• AIM OF THE TASK
Could you format every line of the entries below as a JSON list of strings, one string per line, with blank lines left out?

[Stored data entries]
******

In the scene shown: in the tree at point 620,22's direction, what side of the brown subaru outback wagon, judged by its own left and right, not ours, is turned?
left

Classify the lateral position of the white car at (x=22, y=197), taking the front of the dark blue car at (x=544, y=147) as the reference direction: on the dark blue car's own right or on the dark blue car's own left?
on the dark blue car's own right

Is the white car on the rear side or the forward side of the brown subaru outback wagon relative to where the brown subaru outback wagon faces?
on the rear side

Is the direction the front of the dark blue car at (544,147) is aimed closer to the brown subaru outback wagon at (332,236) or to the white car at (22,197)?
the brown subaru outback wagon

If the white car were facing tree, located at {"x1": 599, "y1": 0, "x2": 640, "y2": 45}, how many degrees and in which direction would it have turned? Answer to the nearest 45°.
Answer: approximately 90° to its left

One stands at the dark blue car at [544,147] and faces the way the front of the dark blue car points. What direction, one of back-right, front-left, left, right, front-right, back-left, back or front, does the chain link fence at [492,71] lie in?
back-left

******

• TASK RESULT
[
  "In the scene shown: in the tree at point 620,22's direction, what side of the brown subaru outback wagon, judged by its own left and right, not ours, is turned?",
  "left",
  "Classify the lateral position of the white car at (x=22, y=197), taking the front of the dark blue car at (x=544, y=147) as the reference direction: on the dark blue car's own right or on the dark blue car's own left?",
  "on the dark blue car's own right",
  "Is the white car on the rear side or the forward side of the brown subaru outback wagon relative to where the brown subaru outback wagon faces?",
  "on the rear side",
  "Is the direction the front of the dark blue car at (544,147) is aimed closer to the brown subaru outback wagon at (332,236) or to the white car at (22,197)?",
  "the brown subaru outback wagon",
  "If the white car were facing tree, located at {\"x1\": 599, \"y1\": 0, \"x2\": 640, \"y2\": 45}, how many degrees and in which direction would it have turned? Answer to the nearest 45°.",
  "Answer: approximately 90° to its left",
  "One stands at the dark blue car at [544,147] and faces the way the front of the dark blue car points. What direction, one of back-right, front-left, left, right, front-right, back-left, back or front, does the chain link fence at [492,71] lie in?",
  "back-left"
]